Perpetūra has a /reel skill. It extracts verbatim lines from the shipped stories — spoiler-safe by construction, since it only pulls from released chapters — and renders them to vertical video through a Playwright and ffmpeg pipeline: an HTML template becomes frames, frames become an MP4 sized for TikTok and Reels. The writing is the marketing. No line in a reel is copy I wrote to sell the thing; it’s a line already in the thing.

Campaigns from a template

SkinAtlas grows its social art the same way. Its asset repo holds a full twelve-post Instagram and TikTok campaign, each post an SVG template rendered to PNG by a script, plus matching short videos — hooks, feature cards, an ingredient deep-dive, a closing call to action. The wedding product has its own generation scripts for listing images and a demo video. When the app’s numbers change, the stat cards regenerate; I don’t reopen a design file.
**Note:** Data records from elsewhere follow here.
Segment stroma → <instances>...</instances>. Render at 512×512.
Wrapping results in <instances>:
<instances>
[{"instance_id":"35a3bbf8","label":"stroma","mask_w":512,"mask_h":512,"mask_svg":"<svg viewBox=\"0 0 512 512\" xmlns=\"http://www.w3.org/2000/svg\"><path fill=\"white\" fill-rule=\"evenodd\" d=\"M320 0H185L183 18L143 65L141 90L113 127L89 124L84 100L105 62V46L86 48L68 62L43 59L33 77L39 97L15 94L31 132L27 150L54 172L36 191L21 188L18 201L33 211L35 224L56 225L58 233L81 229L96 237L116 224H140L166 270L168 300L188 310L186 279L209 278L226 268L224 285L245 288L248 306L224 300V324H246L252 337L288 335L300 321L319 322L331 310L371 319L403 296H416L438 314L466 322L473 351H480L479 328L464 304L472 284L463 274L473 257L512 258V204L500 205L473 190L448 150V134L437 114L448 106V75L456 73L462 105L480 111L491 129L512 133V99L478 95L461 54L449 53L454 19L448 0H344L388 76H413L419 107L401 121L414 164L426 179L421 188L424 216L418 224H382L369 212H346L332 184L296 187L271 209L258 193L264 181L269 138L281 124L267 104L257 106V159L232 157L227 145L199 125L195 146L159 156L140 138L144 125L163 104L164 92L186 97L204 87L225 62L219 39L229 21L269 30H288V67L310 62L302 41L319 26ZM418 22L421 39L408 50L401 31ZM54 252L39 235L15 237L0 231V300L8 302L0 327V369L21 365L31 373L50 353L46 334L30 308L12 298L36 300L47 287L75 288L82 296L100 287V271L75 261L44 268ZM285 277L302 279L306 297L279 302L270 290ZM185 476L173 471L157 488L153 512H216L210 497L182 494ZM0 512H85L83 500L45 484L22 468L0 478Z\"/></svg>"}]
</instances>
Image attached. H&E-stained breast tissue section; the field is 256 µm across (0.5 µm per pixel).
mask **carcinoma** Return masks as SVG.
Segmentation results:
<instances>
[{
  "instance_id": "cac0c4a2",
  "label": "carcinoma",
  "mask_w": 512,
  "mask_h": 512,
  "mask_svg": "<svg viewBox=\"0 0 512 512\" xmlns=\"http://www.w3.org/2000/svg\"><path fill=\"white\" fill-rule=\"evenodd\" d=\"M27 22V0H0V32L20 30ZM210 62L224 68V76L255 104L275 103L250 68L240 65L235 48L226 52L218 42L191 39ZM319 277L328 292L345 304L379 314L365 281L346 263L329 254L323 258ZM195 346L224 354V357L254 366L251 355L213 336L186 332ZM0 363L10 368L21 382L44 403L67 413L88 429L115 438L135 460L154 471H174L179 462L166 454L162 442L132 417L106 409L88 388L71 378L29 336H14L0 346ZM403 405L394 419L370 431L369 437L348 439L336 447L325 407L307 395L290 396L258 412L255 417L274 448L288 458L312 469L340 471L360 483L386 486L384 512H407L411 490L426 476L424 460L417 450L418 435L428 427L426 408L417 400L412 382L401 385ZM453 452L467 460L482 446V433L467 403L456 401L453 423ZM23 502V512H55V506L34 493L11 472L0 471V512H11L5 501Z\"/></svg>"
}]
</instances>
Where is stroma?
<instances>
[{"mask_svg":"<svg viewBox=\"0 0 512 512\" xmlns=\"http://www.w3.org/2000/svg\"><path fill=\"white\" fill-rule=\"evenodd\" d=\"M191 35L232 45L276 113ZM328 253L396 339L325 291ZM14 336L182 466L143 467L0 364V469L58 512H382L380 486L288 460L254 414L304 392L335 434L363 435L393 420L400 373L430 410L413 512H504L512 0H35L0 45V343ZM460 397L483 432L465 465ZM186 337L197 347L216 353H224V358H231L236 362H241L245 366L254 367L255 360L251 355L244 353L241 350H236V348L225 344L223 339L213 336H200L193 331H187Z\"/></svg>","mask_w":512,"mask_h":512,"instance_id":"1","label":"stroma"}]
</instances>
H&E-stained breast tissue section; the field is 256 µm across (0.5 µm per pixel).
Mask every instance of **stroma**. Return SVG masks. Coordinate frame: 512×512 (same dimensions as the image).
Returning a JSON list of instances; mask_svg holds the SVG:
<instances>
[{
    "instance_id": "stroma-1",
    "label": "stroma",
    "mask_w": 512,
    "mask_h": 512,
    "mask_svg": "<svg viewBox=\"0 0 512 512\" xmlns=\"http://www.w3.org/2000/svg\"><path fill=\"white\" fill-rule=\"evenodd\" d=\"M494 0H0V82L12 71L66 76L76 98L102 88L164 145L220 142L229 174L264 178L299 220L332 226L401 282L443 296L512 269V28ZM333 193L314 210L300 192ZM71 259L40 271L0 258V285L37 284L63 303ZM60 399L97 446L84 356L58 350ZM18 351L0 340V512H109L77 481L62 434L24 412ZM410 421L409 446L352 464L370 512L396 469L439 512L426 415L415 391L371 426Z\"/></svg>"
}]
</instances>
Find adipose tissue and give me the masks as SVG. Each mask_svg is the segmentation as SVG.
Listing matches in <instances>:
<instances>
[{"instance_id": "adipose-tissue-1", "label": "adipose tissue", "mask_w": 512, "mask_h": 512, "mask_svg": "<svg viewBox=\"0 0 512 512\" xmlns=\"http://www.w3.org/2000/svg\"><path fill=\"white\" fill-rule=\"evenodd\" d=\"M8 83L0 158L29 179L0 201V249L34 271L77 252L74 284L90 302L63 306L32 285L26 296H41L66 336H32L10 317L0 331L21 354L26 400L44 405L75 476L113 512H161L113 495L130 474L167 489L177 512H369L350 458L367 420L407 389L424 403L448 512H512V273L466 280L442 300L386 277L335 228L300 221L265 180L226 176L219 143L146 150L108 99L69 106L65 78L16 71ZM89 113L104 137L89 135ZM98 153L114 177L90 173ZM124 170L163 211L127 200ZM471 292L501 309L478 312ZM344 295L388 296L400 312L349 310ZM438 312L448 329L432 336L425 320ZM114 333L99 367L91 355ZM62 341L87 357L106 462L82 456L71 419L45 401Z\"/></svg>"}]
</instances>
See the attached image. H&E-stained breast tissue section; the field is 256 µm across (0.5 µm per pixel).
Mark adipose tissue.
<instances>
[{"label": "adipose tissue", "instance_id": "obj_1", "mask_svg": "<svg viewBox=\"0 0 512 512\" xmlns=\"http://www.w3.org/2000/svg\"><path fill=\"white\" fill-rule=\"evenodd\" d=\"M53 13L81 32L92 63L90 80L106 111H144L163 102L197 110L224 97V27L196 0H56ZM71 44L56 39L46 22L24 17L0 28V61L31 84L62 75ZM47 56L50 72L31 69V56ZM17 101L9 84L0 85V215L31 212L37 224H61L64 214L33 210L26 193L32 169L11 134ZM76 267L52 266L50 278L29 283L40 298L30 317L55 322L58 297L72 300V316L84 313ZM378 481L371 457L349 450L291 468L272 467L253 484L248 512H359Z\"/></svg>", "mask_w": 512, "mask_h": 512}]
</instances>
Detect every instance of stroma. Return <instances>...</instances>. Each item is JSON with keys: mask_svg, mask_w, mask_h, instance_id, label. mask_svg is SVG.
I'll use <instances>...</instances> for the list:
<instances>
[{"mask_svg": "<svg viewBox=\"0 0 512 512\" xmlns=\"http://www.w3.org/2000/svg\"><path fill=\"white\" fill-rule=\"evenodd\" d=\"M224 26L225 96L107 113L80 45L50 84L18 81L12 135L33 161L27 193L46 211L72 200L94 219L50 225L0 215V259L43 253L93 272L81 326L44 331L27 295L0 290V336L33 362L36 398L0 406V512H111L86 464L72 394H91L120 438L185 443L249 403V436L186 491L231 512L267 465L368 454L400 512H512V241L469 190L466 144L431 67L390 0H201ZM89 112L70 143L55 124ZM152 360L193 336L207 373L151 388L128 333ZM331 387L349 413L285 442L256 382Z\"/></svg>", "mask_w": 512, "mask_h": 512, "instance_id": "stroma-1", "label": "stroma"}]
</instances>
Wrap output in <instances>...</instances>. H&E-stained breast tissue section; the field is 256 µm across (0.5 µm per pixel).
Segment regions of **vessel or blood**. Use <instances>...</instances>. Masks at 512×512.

The point isn’t the assets

It’s the protection. A one-person project competes for the same evenings whether the work is code or captions, and captions expand to fill the time you give them. Turning promotion into a pipeline caps that: the marketing gets made, it stays on-brand because it’s generated from the brand, and it doesn’t quietly become the project. The making stays the project.